* SHORT TASK *
Which lines in the entries below contain the string "width"? Pick out and copy every such line, treating uppercase and lowercase as different.

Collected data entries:
____________

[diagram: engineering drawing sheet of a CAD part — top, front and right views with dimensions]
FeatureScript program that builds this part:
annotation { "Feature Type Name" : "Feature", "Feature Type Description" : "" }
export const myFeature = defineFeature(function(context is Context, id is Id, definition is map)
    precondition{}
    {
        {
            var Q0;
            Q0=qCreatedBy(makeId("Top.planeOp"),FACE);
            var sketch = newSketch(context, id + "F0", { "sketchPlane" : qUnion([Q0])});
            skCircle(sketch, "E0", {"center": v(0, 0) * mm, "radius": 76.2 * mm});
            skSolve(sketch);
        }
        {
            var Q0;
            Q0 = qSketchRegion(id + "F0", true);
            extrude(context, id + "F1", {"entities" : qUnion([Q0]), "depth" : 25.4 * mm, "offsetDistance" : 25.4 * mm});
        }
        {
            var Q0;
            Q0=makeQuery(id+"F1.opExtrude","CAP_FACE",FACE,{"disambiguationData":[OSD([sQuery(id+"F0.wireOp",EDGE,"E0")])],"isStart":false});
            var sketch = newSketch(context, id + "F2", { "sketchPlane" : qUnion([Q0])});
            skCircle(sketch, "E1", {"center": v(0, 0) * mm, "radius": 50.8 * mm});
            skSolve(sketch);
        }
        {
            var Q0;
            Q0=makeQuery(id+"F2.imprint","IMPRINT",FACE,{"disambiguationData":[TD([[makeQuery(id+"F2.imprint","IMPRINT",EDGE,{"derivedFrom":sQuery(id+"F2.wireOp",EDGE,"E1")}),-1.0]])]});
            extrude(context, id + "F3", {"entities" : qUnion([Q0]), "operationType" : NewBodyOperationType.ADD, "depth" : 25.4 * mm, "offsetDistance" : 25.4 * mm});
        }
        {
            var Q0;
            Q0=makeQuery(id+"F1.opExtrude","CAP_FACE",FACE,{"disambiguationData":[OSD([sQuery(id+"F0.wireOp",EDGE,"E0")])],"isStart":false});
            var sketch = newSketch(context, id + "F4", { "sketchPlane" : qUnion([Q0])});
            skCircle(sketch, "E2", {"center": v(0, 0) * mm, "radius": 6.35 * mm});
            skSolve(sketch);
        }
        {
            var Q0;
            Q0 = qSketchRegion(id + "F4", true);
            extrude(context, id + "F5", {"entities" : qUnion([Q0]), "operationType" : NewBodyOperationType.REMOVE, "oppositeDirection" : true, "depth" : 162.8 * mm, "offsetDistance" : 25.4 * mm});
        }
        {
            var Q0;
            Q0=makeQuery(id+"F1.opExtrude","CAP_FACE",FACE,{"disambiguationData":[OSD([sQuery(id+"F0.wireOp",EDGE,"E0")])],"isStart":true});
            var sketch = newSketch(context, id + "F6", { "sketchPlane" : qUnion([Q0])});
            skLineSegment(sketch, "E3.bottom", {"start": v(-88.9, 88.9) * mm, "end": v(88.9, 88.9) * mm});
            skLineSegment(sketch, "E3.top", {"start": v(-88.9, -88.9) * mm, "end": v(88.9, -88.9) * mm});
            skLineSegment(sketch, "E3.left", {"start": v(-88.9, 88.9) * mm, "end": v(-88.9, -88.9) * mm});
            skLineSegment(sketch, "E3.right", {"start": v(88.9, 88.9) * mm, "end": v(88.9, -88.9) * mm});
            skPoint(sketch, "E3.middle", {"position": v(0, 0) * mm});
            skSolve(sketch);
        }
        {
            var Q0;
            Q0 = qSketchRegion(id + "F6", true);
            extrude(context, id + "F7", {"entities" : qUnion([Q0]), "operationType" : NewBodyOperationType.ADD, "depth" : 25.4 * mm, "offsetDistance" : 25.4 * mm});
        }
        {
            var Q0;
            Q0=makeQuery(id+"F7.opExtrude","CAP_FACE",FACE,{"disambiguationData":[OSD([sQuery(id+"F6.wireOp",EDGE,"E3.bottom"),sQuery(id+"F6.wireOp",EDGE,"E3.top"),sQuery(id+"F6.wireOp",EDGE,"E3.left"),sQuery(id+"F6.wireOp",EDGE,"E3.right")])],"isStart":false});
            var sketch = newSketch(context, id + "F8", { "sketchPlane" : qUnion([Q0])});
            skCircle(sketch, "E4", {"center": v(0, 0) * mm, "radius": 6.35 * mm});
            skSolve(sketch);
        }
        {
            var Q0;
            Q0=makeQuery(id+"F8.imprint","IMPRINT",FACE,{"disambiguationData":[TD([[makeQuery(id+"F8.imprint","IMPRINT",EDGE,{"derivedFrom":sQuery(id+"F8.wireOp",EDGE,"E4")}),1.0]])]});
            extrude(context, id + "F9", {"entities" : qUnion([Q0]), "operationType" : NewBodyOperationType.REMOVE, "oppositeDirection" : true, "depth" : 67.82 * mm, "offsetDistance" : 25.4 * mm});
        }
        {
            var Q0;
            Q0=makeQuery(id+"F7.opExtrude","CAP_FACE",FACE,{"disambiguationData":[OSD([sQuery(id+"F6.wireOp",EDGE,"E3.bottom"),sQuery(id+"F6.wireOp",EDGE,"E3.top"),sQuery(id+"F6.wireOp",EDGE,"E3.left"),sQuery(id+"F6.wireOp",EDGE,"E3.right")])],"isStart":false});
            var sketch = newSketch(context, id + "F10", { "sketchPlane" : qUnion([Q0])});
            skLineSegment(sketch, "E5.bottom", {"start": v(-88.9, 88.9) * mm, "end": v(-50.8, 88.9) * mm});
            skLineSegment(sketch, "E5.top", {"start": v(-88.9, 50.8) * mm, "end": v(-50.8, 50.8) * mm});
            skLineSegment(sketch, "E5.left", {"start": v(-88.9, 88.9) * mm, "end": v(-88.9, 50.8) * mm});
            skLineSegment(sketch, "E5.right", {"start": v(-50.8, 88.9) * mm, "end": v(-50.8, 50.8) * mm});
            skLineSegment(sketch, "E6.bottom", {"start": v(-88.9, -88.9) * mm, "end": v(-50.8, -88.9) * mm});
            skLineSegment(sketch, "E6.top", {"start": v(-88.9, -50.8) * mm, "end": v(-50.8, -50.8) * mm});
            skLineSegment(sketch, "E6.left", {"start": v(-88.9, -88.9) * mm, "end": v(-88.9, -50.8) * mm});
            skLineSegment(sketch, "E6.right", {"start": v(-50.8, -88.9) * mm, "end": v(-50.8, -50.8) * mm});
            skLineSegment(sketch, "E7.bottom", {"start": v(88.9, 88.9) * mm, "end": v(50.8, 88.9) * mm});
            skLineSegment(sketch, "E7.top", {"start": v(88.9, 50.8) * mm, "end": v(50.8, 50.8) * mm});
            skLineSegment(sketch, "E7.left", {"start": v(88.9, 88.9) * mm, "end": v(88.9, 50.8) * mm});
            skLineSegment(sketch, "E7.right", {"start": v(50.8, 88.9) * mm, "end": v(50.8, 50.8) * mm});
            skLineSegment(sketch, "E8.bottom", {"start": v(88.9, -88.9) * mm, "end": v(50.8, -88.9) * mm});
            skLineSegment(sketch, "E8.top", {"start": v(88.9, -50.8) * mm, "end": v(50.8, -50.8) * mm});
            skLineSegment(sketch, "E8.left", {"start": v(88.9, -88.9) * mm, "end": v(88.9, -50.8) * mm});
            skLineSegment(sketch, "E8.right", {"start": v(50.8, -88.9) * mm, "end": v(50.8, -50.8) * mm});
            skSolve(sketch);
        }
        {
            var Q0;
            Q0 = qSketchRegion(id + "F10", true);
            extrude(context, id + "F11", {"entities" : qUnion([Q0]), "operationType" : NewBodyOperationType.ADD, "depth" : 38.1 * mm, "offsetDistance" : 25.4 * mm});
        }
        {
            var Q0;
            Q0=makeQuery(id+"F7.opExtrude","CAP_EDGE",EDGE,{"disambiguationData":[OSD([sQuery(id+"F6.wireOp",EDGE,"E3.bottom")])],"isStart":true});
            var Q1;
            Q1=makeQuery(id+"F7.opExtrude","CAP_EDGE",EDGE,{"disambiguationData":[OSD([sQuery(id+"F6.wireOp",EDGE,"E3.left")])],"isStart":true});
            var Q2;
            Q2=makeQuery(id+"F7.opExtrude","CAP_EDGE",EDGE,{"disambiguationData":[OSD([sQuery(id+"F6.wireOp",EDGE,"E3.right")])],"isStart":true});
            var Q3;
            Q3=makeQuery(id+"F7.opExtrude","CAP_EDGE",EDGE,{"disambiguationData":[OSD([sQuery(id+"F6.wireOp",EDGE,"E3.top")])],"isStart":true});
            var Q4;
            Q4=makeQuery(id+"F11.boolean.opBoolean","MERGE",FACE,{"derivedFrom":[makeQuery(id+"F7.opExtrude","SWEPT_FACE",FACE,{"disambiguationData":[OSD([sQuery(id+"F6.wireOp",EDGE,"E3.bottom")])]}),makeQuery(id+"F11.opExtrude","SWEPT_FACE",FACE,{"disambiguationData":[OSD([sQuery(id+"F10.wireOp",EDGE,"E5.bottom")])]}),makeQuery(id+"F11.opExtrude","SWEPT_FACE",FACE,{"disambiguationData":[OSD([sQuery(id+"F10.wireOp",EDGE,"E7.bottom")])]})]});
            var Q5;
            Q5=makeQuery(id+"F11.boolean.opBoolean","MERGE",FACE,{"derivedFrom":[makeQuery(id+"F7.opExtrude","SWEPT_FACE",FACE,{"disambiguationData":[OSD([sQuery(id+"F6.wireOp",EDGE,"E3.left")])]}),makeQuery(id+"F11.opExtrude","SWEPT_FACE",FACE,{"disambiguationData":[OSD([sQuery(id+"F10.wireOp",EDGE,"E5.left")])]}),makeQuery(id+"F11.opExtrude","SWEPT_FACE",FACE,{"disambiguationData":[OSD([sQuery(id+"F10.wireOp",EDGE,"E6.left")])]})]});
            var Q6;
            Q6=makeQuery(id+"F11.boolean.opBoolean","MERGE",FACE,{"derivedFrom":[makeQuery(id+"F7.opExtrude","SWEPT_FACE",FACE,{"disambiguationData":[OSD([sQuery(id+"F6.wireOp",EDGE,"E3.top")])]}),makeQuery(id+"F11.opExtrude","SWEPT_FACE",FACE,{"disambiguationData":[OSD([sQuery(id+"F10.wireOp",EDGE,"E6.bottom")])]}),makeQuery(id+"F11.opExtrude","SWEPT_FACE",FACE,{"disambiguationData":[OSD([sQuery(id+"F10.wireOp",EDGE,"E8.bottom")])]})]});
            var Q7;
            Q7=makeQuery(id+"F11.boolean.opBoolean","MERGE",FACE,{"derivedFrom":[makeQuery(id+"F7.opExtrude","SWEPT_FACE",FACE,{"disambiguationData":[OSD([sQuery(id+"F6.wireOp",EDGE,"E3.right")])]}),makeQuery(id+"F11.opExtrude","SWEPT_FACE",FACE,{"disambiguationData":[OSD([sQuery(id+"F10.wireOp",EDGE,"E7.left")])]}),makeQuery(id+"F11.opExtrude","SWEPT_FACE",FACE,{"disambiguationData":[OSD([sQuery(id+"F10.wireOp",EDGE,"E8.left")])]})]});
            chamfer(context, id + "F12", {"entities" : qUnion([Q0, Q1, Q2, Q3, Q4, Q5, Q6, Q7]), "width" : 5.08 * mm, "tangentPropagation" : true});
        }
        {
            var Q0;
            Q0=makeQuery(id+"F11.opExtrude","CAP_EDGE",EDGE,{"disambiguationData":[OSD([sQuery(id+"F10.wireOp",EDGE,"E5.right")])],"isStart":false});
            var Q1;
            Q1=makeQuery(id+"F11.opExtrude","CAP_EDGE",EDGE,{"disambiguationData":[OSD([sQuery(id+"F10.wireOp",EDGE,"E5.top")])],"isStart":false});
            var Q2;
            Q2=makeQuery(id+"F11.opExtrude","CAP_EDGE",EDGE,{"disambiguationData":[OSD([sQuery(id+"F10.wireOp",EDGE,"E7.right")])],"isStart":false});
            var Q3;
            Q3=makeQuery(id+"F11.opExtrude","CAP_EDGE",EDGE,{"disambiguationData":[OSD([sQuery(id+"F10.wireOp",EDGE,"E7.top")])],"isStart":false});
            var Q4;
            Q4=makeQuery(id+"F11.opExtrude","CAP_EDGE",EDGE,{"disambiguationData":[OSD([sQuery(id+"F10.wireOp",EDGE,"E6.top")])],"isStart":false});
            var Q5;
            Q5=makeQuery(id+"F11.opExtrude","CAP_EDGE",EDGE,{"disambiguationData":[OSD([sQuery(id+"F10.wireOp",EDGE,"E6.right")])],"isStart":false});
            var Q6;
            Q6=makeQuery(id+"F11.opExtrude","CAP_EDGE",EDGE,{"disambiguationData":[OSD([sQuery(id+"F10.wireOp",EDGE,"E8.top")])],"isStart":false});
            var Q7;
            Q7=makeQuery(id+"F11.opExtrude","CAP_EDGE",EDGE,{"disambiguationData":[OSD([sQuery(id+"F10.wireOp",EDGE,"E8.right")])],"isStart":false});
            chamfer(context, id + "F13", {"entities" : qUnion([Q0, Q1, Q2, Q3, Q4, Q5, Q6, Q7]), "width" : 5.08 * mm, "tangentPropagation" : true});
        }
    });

____________

* THE RESPONSE *
            chamfer(context, id + "F12", {"entities" : qUnion([Q0, Q1, Q2, Q3, Q4, Q5, Q6, Q7]), "width" : 5.08 * mm, "tangentPropagation" : true});
            chamfer(context, id + "F13", {"entities" : qUnion([Q0, Q1, Q2, Q3, Q4, Q5, Q6, Q7]), "width" : 5.08 * mm, "tangentPropagation" : true});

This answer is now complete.